Retype the entire passage on the SAP HANA column store word for word, with no changes.

*Text extract:*

* * * *

Although there have been a number of articles already written about the column store in SAP HANA, it’s still a question that gets asked regularly, particularly around data reconstruction. The aim of this blog is to explain:
1. How we can access the statistics behind a table stored in column store format within SAP HANA, such as the main memory size and compression rate.
2. The workings of a column store, including data reconstruction.
3. Some of the advantages of the column store for business insights and analytics.
In order to discuss these aims, let’s work with an example of a row based table from a typical relational database. We will load the data into SAP HANA in order to store it in a column store table within main memory.
A sample of the table we will work with is in Figure 1. In total we have 650,216 records. It shows New York Stock Exchange Data. For each company that trades (stock symbol) it shows the prices for each day.
In SAP HANA, we can choose to store the table in a row store or column store, both of which are stored in memory. For this blog we have loaded the same data into two separate tables, one row store, one column store, in order to analyse them both.
The size of a table in main memory can be seen in its definition view (see Figure 2 for how to access this in the HANA Studio) as well as the type of store it uses.

* * * *

(Dataset excerpt)
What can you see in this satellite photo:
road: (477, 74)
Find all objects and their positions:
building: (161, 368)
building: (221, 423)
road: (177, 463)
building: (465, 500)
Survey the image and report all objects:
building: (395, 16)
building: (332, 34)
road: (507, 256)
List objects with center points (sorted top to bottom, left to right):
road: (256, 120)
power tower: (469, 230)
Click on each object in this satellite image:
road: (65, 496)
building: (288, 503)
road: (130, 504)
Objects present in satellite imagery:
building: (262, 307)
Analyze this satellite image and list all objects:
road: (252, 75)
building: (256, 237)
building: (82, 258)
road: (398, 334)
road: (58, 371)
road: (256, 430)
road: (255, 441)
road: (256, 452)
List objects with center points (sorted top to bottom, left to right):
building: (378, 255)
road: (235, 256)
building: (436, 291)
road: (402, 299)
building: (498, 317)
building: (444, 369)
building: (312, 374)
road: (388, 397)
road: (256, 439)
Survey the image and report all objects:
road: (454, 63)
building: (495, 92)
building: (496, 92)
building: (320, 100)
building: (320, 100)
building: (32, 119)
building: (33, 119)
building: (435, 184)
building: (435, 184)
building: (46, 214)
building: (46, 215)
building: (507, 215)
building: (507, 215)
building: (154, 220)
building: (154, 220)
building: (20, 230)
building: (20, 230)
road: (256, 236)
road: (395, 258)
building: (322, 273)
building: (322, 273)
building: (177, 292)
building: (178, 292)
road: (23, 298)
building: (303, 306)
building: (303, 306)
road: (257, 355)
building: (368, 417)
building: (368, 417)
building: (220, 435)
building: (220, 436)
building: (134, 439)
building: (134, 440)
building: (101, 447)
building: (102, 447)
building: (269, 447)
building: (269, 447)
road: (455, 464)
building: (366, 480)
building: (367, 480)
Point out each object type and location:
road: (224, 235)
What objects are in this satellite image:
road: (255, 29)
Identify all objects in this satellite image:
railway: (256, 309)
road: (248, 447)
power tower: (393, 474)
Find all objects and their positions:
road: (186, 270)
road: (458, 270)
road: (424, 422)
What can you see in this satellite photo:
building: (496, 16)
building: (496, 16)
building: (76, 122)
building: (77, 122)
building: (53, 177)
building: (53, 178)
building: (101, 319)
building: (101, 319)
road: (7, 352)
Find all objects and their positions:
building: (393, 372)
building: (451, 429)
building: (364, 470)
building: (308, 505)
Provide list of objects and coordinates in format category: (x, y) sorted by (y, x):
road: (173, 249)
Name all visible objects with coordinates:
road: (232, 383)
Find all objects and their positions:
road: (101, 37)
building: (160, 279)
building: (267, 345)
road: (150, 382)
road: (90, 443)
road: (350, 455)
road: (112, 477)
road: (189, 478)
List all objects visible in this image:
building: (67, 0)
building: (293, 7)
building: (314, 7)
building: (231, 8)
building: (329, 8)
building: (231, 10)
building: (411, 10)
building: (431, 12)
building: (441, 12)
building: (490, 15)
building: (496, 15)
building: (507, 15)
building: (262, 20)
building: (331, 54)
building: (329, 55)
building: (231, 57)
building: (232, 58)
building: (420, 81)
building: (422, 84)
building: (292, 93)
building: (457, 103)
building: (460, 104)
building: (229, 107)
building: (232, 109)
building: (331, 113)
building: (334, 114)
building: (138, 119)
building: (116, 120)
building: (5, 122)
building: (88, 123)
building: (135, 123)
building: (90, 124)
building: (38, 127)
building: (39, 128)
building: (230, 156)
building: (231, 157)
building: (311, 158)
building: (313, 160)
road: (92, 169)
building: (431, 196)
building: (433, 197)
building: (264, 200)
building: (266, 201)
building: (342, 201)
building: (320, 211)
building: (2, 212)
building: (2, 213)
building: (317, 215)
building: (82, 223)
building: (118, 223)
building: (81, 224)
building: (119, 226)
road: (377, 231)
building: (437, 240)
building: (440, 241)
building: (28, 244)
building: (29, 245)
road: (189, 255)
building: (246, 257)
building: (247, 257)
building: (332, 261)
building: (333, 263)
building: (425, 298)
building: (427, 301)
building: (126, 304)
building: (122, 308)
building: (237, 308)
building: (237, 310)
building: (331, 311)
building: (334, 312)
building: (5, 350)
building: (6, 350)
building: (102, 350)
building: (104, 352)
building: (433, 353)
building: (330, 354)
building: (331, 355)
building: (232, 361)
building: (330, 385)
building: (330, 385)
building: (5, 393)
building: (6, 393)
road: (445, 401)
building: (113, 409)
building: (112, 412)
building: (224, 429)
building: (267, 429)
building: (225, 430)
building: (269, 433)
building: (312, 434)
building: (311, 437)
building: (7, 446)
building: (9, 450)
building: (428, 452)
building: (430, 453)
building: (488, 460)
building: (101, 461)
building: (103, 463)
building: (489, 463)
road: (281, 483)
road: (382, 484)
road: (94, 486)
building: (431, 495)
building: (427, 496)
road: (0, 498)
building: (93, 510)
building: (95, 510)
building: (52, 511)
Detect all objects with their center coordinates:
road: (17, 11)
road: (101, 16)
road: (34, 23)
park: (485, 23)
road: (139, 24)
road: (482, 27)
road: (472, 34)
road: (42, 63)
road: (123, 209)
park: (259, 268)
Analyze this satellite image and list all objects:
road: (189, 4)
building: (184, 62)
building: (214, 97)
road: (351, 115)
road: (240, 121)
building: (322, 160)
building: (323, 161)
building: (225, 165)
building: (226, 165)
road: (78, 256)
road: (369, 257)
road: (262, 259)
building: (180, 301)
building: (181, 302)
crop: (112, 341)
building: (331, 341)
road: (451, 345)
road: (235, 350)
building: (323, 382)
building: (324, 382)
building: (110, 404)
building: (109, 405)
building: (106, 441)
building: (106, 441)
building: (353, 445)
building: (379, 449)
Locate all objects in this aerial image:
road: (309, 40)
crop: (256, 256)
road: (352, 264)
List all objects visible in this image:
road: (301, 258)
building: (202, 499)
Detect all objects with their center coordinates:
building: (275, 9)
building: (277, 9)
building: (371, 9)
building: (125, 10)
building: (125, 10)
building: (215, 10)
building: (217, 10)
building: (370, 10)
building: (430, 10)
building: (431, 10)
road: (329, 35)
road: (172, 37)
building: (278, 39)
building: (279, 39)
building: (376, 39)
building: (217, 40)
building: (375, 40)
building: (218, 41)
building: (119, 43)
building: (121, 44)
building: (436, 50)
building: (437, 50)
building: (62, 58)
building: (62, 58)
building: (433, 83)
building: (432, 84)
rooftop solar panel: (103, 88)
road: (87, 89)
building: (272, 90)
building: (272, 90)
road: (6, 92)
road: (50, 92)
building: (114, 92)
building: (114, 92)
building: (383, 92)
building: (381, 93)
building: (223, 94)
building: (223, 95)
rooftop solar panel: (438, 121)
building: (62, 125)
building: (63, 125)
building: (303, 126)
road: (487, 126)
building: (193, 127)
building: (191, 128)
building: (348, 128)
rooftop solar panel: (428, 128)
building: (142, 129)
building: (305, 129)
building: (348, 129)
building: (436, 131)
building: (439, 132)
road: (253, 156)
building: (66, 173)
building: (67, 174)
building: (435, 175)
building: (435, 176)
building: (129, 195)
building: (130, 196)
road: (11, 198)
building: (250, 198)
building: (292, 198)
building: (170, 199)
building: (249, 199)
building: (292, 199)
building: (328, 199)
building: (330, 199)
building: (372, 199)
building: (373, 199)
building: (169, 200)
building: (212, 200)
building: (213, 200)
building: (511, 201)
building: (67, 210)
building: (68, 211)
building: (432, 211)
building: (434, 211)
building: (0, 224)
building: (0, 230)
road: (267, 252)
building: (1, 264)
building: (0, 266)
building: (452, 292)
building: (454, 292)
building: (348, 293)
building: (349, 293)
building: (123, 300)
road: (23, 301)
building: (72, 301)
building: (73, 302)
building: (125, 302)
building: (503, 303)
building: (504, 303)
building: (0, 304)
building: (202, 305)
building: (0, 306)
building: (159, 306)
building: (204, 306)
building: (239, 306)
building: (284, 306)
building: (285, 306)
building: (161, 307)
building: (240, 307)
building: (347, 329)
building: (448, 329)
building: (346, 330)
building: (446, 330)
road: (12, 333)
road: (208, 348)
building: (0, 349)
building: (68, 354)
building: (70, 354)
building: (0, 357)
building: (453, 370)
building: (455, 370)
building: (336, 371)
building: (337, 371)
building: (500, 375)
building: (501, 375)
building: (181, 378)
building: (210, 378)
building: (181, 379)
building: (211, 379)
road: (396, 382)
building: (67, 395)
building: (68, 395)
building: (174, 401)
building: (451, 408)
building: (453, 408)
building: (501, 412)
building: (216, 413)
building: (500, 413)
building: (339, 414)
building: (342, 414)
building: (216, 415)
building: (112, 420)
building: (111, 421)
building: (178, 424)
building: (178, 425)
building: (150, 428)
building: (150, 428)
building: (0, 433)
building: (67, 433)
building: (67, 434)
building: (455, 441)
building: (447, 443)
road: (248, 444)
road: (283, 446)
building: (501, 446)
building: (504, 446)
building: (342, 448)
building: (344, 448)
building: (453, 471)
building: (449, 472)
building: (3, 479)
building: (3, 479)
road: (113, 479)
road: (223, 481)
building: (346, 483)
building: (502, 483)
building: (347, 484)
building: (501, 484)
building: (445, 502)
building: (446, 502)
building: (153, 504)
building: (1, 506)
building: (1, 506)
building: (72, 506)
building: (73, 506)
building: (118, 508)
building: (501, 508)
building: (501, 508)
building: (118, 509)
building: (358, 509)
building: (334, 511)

* * * *

*Reply to the exercise:*
Although there have been a number of articles already written about the column store in SAP HANA, it’s still a question that gets asked regularly, particularly around data reconstruction. The aim of this blog is to explain:
1. How we can access the statistics behind a table stored in column store format within SAP HANA, such as the main memory size and compression rate.
2. The workings of a column store, including data reconstruction.
3. Some of the advantages of the column store for business insights and analytics.
In order to discuss these aims, let’s work with an example of a row based table from a typical relational database. We will load the data into SAP HANA in order to store it in a column store table within main memory.
A sample of the table we will work with is in Figure 1. In total we have 650,216 records. It shows New York Stock Exchange Data. For each company that trades (stock symbol) it shows the prices for each day.
In SAP HANA, we can choose to store the table in a row store or column store, both of which are stored in memory. For this blog we have loaded the same data into two separate tables, one row store, one column store, in order to analyse them both.
The size of a table in main memory can be seen in its definition view (see Figure 2 for how to access this in the HANA Studio) as well as the type of store it uses.